At its origin is a series of drawings that Saudubray made this past summer on the island of Naxos during a residency. These works marked a turning point for the artist, a moment of detachment from expectation. It allowed memories of figuration to surface, translating both emotional responses to the island and fleeting visual impressions, while remaining anchored in the formal language that he has developed in recent years. It was a liberating process: the A5 format allowed for an abundance of drawings, the freedom to erase, rework, and explore simultaneously — keeping alive the energy of inquiry.
The monastery setting, where he was staying, proved fertile ground for reconnecting with spontaneity and introspection. There was no goal to produce finished works for an exhibition, only the desire to let elements emerge without hierarchy. These drawings are like postcards in their format, or like the laminated icons found throughout Orthodox Greek homes.
A defining image from the island was the ‘Kouros of Apollonas’, a massive marble sculpture, abandoned mid-creation in the mountain. These unfinished figures, left behind because they were incomplete, resonate deeply with how Saudubray feels about painting. For a work to truly live, it must retain something unresolved, an absence, an opening. Julien is drawn to ruins and the stark simplicity of Cycladic sculptures: fragments of a civilization that birthed our own. These remnants, left exposed in nature rather than preserved behind glass, coexist with their environment. They are not “maintained,” but alive in their imperfection. These stones made the artist feel a kind of melancholia. He tried to channel that nostalgia into a driving force, to express in drawing a sense of apparition, suspended time, presence and absence.
The small-format paintings attempt to carry this same vitality and freedom.

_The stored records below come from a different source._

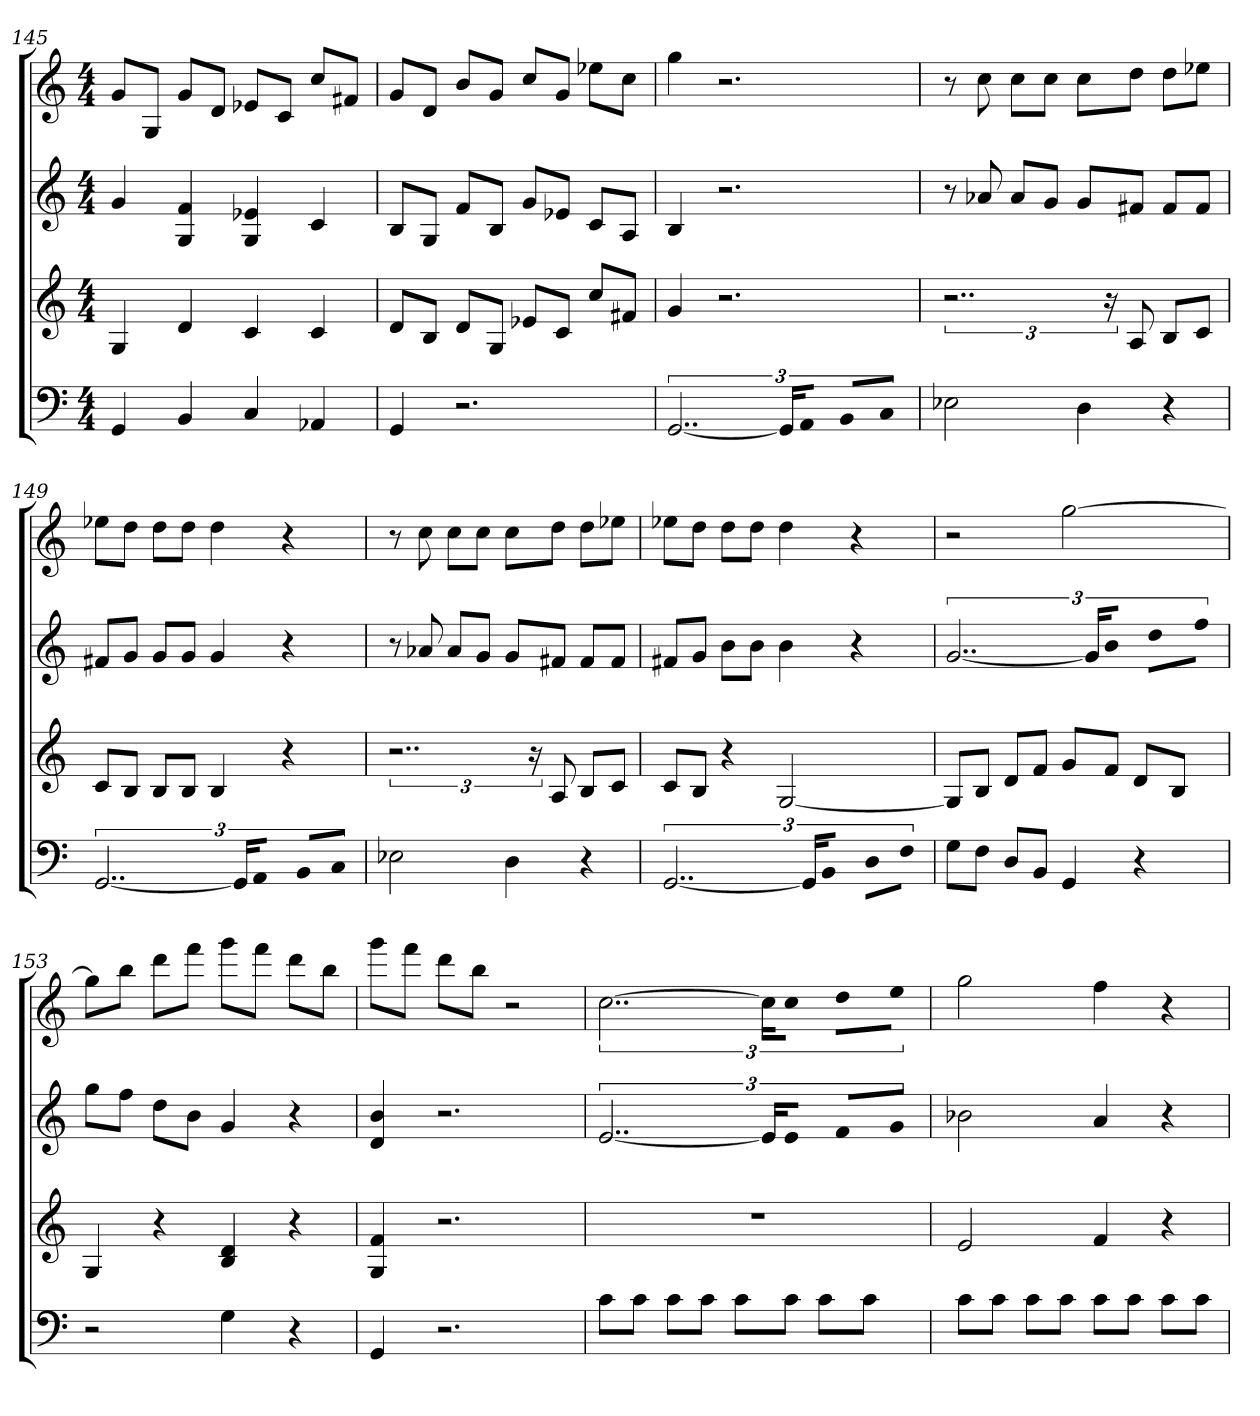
**kern	**kern	**kern	**kern
*part4	*part3	*part2	*part1
*staff4	*staff3	*staff2	*staff1
*k[]	*k[]	*k[]	*k[]
*C:	*C:	*C:	*C:
*M4/4	*M4/4	*M4/4	*M4/4
=145	=145	=145	=145
4GG	4G	4g	8gL
.	.	.	8GJ
4BB	4d	4G 4f	8gL
.	.	.	8dJ
4C	4c	4G 4e-X	8e-XL
.	.	.	8cJ
4AA-X	4c	4c	8ccL
.	.	.	8f#XJ
=146	=146	=146	=146
4GG	8dL	8BL	8gL
.	8BJ	8GJ	8dJ
2.r	8dL	8fL	8bL
.	8GJ	8BJ	8gJ
.	8e-XL	8gL	8ccL
.	8cJ	8e-XJ	8gJ
.	8ccL	8cL	8ee-XL
.	8f#XJ	8AJ	8ccJ
=147	=147	=147	=147
[3..GG	4g	4B	4gg
.	2.r	2.r	2.r
24GGKL]	.	.	.
8AAJ	.	.	.
8BBL	.	.	.
8CJ	.	.	.
=148	=148	=148	=148
2E-X	3..r	8r	8r
.	.	8a-X	8cc
.	.	8a-L	8ccL
.	.	8gJ	8ccJ
4D	.	8gL	8ccL
.	24r	.	.
.	8A	8f#XJ	8ddJ
4r	8BL	8f#L	8ddL
.	8cJ	8f#J	8ee-XJ
=149	=149	=149	=149
[3..GG	8cL	8f#XL	8ee-XL
.	8BJ	8gJ	8ddJ
.	8BL	8gL	8ddL
.	8BJ	8gJ	8ddJ
.	4B	4g	4dd
24GGKL]	.	.	.
8AAJ	.	.	.
8BBL	4r	4r	4r
8CJ	.	.	.
=150	=150	=150	=150
2E-X	3..r	8r	8r
.	.	8a-X	8cc
.	.	8a-L	8ccL
.	.	8gJ	8ccJ
4D	.	8gL	8ccL
.	24r	.	.
.	8A	8f#XJ	8ddJ
4r	8BL	8f#L	8ddL
.	8cJ	8f#J	8ee-XJ
=151	=151	=151	=151
[3..GG	8cL	8f#XL	8ee-XL
.	8BJ	8gJ	8ddJ
.	4r	8bL	8ddL
.	.	8bJ	8ddJ
.	[2G	4b	4dd
24GGKL]	.	.	.
8BBJ	.	.	.
8DL	.	4r	4r
8FJ	.	.	.
=152	=152	=152	=152
8GL	8GL]	[3..g	2r
8FJ	8BJ	.	.
8DL	8dL	.	.
8BBJ	8fJ	.	.
4GG	8gL	.	[2gg
.	.	24gKL]	.
.	8fJ	8bJ	.
4r	8dL	8ddL	.
.	8BJ	8ffJ	.
=153	=153	=153	=153
2r	4G	8ggL	8ggL]
.	.	8ffJ	8bbJ
.	4r	8ddL	8dddL
.	.	8bJ	8fffJ
4G	4B 4d	4g	8gggL
.	.	.	8fffJ
4r	4r	4r	8dddL
.	.	.	8bbJ
=154	=154	=154	=154
4GG	4G 4f	4d 4b	8gggL
.	.	.	8fffJ
2.r	2.r	2.r	8dddL
.	.	.	8bbJ
.	.	.	2r
=155	=155	=155	=155
8cL	1r	[3..e	[3..cc
8cJ	.	.	.
8cL	.	.	.
8cJ	.	.	.
8cL	.	.	.
.	.	24eKL]	24ccKL]
8cJ	.	8eJ	8ccJ
8cL	.	8fL	8ddL
8cJ	.	8gJ	8eeJ
=156	=156	=156	=156
8cL	2e	2b-X	2gg
8cJ	.	.	.
8cL	.	.	.
8cJ	.	.	.
8cL	4f	4a	4ff
8cJ	.	.	.
8cL	4r	4r	4r
8cJ	.	.	.
=	=	=	=
*-	*-	*-	*-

Each one is a moment, not part of a series: a head, a landscape, a flower — subjects that painters have always returned to. A return, perhaps, to simplicity, or at least to intuition without the urge to tame it. The big format canvases in the exhibition take inspiration from Cycladic vessels, basins and amphorae, austere, functional forms. Saudubray imagined them almost like still lifes: grouped in threes, arranged before a simple horizon line. For the first time in Saudubray’s larger works, this horizon introduced a sense of space, a minimal, undefined expanse.

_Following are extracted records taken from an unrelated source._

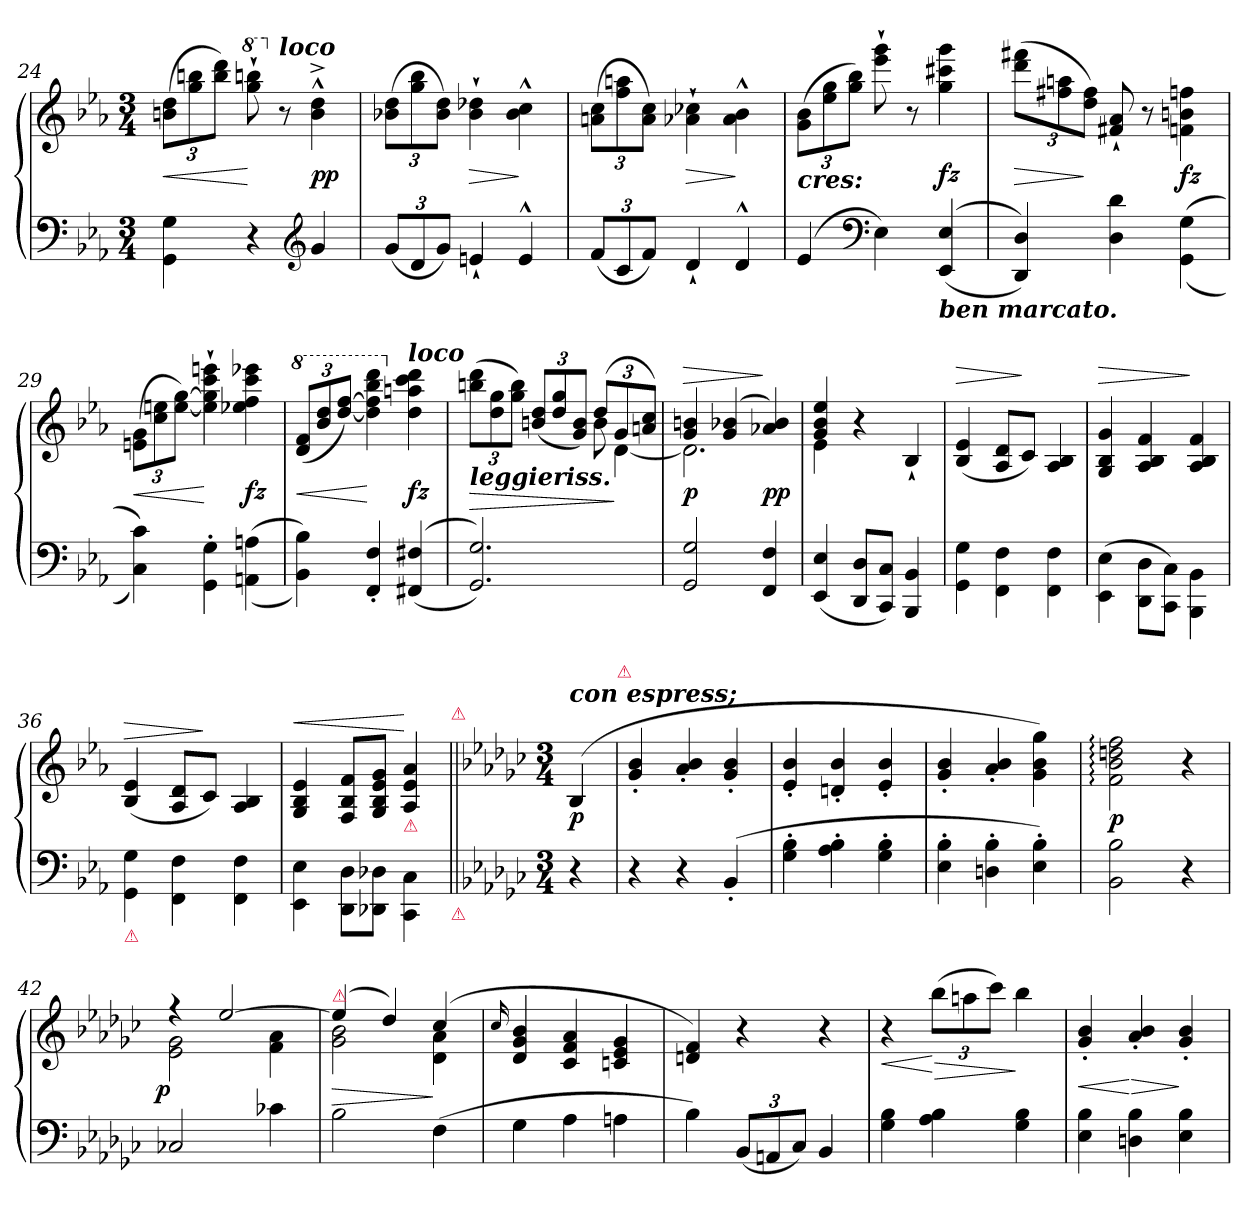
**kern	**kern	**dynam
*part1	*part1	*part1
*staff2	*staff1	*staff1/2
*clefF4	*clefG2	*
*k[b-e-a-]	*k[b-e-a-]	*
*c:	*c:	*
*M3/4	*M3/4	*
=24	=24	=24
4GG\ 4G\	(>12bn 12ddL	<
.	12gg 12bbn	.
.	12bb 12dddJ)	.
*	*8va	*
4r	8ggg`> 8bbbn`>	[
*	*X8va	*
!	!LO:TX:a:Bi:t=loco	!
.	8r	.
*clefG2	*	*
4g	4b^^>^< 4dd^^>^<	pp
=25	=25	=25
(<12gL	(>12b-X 12ddL	.
12d	12gg 12bb-	.
12gJ)	12b- 12ddJ)	.
4en`<	4b-`> 4dd-X`>	>
4e^^<	4b-^^> 4cc^^>	]
=26	=26	=26
(<12fL	(>12an 12ccL	.
12c	12ff 12aan	.
12fJ)	12a 12ccJ)	.
4d`<	4a-X`> 4cc-X`>	>
4d^^<	4a-^^>\ 4b-^^>\	]
=27	=27	=27
!	!LO:TX:c:Bi:t=cres&colon;	!
(>4e-	(>12g 12b-L	.
.	12ee- 12gg	.
.	12gg 12bb-J)	.
*clefF4	*	*
4E-)	8eee-`> 8ggg`>	.
.	8r	.
!LO:TX:b:Bi:t=ben marcato.	!	!
(<(>4EE- 4E-	4gg 4ccc#X 4ggg	fz
=28	=28	=28
4DD 4D))	(>12ddd 12fff#XL	>
.	12ff#X 12aan	.
.	12dd 12ff#J)	]
4D 4d	8f#X`< 8a-`<	.
.	8r	.
(<(>4GG\ 4G\	4fn 4bn 4ffn	fz
=29	=29	=29
4C 4c))	(>12en 12gL	<
.	12cc 12een	.
.	[12ee [12ggJ)	.
4GG'>\ 4G'>\	4ee]`> 4gg]`> 4ccc`> 4eeen`>	[
(<(>4AAn 4An	4ee-X 4ff 4ccc 4eee-X	fz
=30	=30	=30
*	*8va	*
4BB- 4B-))	(>12dd 12ffL	<
.	12bb- 12ddd	.
.	[12ddd [12fffJ)	.
4FF'< 4F'<	4ddd] 4fff] 4bbb- 4dddd	[
*	*X8va	*
!	!LO:TX:a:Bi:t=loco	!
(<(>4FF#X 4F#X	4dd 4aan 4ccc 4ddd	fz
=31	=31	=31
*	*^	*
!	!LO:TX:b:Bi:t=leggieriss.	!	!
2.GG 2.G))	(>12bbn 12dddL	2ryy	>
.	12dd 12gg	.	.
.	12gg 12bbJ)	.	.
.	(<12bn/ 12dd/L	.	.
.	12dd 12gg	.	.
.	12g 12bJ)	.	.
*	*	*Xtuplet	*
.	(>12ddL	12b	.
.	12g	[6d	]
.	12an 12ccJ)	.	.
=32	=32	=32	=32
!	!	!	!LO:HP:a
2GG 2G	4g 4bn	2.d]	> p
.	(4g 4b-X	.	.
4FF 4F	4a-X 4b-)	.	] pp
=33	=33	=33	=33
(<4EE- 4E-	4g 4b- 4ee-	4e-	.
8DD 8DL	4r	2ryy	.
8CC 8CJ)	.	.	.
4BBB- 4BB-	4B-`<	.	.
*	*v	*v	*
=34	=34	=34
!	!	!LO:HP:a
!	!	!LO:HP:n=1:b
4GG\ 4G\	(>4B-/ 4e-/	> >
4FF\ 4F\	8A-/ 8d/L	.
.	8cJ)	]
4FF\ 4F\	4A-/ 4B-/	]
=35	=35	=35
!	!	!LO:HP:a
!	!	!LO:HP:n=1:b
(<4EE-\ 4E-\	4G/ 4B-/ 4g/	> >
8DD\ 8D\L	4A-/ 4B-/ 4f/	.
8CC\ 8C\J)	.	.
4BBB-\ 4BB-\	4A-/ 4B-/ 4f/	] ]
=36	=36	=36
!LO:TX:b:Bi:color=crimson:t=⚠	!	!
!	!	!LO:HP:a
!	!	!LO:HP:n=1:b
4GG\ 4G\	(>4B-/ 4e-/	> >
4FF\ 4F\	8A-/ 8d/L	.
.	8cJ)	] ]
4FF\ 4F\	4A-/ 4B-/	.
=37	=37	=37
!	!	!LO:HP:a
4EE-\ 4E-\	4G/ 4B-/ 4e-/	<
8DD\ 8D\L	8F/ 8B-/ 8f/L	.
8DD-X\ 8D-X\J	8G/ 8B-/ 8e-/ 8g/J	.
!	!LO:TX:b:color=crimson:t=⚠	!
4CC\ 4C\	4A-/ 4e-/ 4a-/	[
!	!LO:TX:a:color=crimson:t=⚠	!
!LO:TX:b:color=crimson:t=⚠	!	!
=||	=||	=||
*k[b-e-a-d-g-c-]	*k[b-e-a-d-g-c-]	*
*M3/4	*M3/4	*
!	!LO:TX:a:Bi:t=con espress;	!
4r	(>4B-	p
!	!LO:TX:a:color=crimson:t=⚠	!
=38	=38	=38
4r	4g-'< 4b-'<	.
4r	4a-'< 4b-'<	.
(>4BB-'<	4g-'< 4b-'<	.
=39	=39	=39
4G-'> 4B-'>	4e-'< 4b-'<	.
4A-'> 4B-'>	4dn'< 4b-'<	.
4G-'> 4B-'>	4e-'< 4b-'<	.
=40	=40	=40
4E-'> 4B-'>	4g-'< 4b-'<	.
4Dn'> 4B-'>	4a-'< 4b-'<	.
4E-'> 4B-'>)	4g- 4b- 4gg-)	.
=41	=41	=41
2BB- 2B-	2f: 2b-: 2ddn: 2ff:	p
4r	4r	.
=42	=42	=42
*	*^	*
!	!	!	!LO:DY:rj
2C-X	4rff	2e- 2g-	p
.	[2ee-	.	.
4c-X	.	4f 4a-	.
=43	=43	=43	=43
!	!LO:TX:a:color=crimson:t=⚠	!	!
2B-	(>4ee-]	2g- 2b-	>
.	4dd-)	.	.
(>4F	(>4cc-	4d- 4a-	]
*	*v	*v	*
=44	=44	=44
.	16qqcc-/	.
4G-	4d- 4g- 4b-	.
4A-	4c- 4f 4a-	.
4An	4cn 4e- 4g-	.
=45	=45	=45
4B-)	4dn 4f)	.
(<12BB-L	4r	.
12AAn	.	.
12C-J)	.	.
4BB-	4r	.
=46	=46	=46
!	!	!LO:HP:b
4G- 4B-	4r	<
*	*tuplet	*
!	!	!LO:HP:n=1:b
4A- 4B-	(>12bb-L	[ >
.	12aan	.
.	12ccc-J)	.
4G- 4B-	4bb-	]
=47	=47	=47
4E- 4B-	4g-'> 4b-'>	<
4Dn 4B-	4a-'> 4b-'>	[ >
4E- 4B-	4g-'> 4b-'>	]
=	=	=
*-	*-	*-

Saudubray’s residency terrace in Naxos looked out over the mountains to the right, and the sea to the left. The artist has spent hours absorbing the contrast between the density of the rock and the flatness of the sea’s edge. He has found himself somewhere between Caspar David Friedrich and Paul Cézanne.
The number three holds meaning here, and to conclude, Saudubray turns to a quote by Philip Guston:
“When I see people making ‘abstract’ painting, I think it’s just a dialogue and a dialogue isn’t enough. That is to say, there is you painting and this canvas. I think there has to be a third thing; it has to be a trialogue.”
There is the painter, the painting, and a third presence. Duality alone doesn’t resolve anything; it is this third force that decides when the painting is finished. Guston also wrote something deeply resonant: that when a painter enters the studio, they must leave behind everything they know, their habits, cliches, even their knowledge. Eventually, if you're lucky, the painter disappears too, and only the painting remains.
“When you start working, everybody is in your studio — the past, your friends, enemies, the art world, and above all, your own ideas — all are there. But as you continue painting, they start leaving, one by one, and you are left completely alone. Then, if you’re lucky, even you leave.”
— Philip Guston
Abandonment, then, is not a negative act. It’s a kind of rebirth, if we accept the need to let go of what comes easily, and begin again, again, again. Memories, too, fall behind us, but they can be reactivated as new pictorial forces. It’s this back-and-forth between letting go and rediscovery that matters here.